■ **PROBLEM STATEMENT**:
Count every line in the data below where "right" occurs, then state that number and nothing more.

■ **DATA RECORDS**:
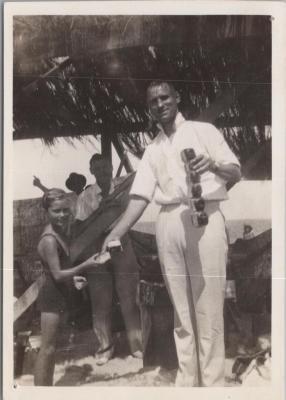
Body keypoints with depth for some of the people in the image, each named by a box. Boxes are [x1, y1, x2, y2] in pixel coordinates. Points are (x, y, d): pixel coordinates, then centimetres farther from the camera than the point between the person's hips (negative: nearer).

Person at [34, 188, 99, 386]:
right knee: (48, 348, -5)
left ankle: (47, 388, 29)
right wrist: (84, 266, -28)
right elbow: (57, 275, -25)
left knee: (51, 347, 17)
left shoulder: (62, 232, 7)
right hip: (52, 296, -9)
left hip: (61, 294, 10)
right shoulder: (49, 240, -22)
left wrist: (73, 277, 14)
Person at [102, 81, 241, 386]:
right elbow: (140, 196, 9)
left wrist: (213, 164, -17)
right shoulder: (152, 150, 18)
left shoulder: (204, 131, 9)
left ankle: (212, 382, 5)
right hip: (168, 223, 4)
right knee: (181, 307, 7)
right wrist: (115, 233, -3)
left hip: (205, 218, -3)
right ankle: (186, 380, 16)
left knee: (208, 306, -4)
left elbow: (236, 173, 5)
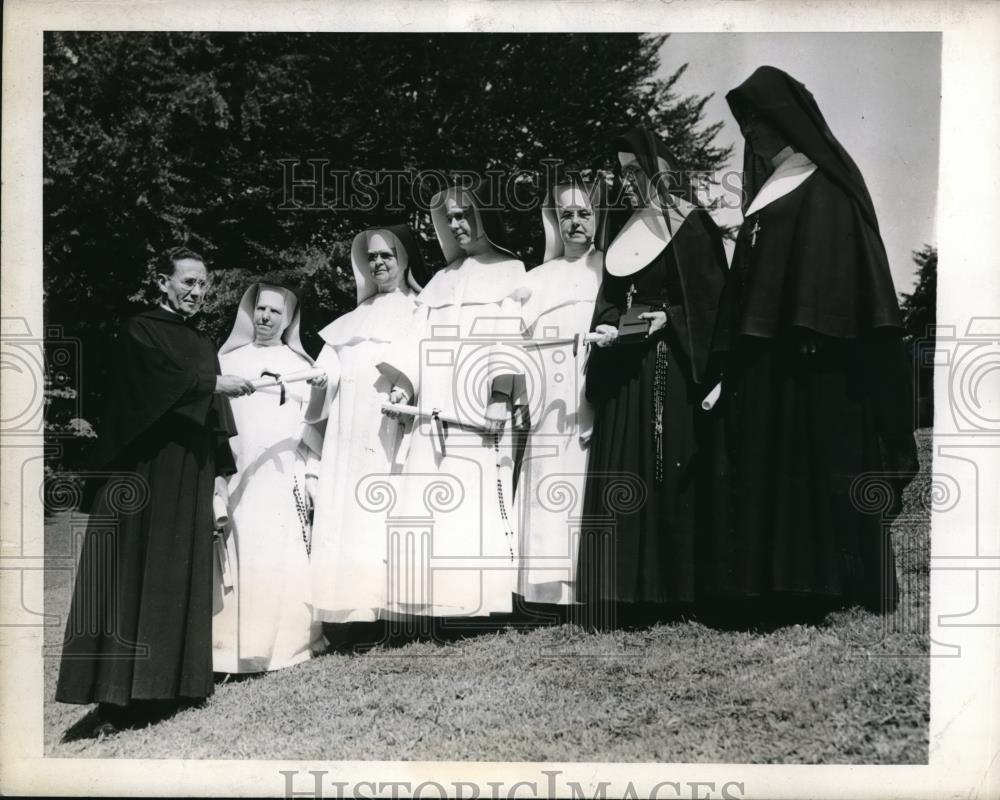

■ **ANSWER BELOW**:
11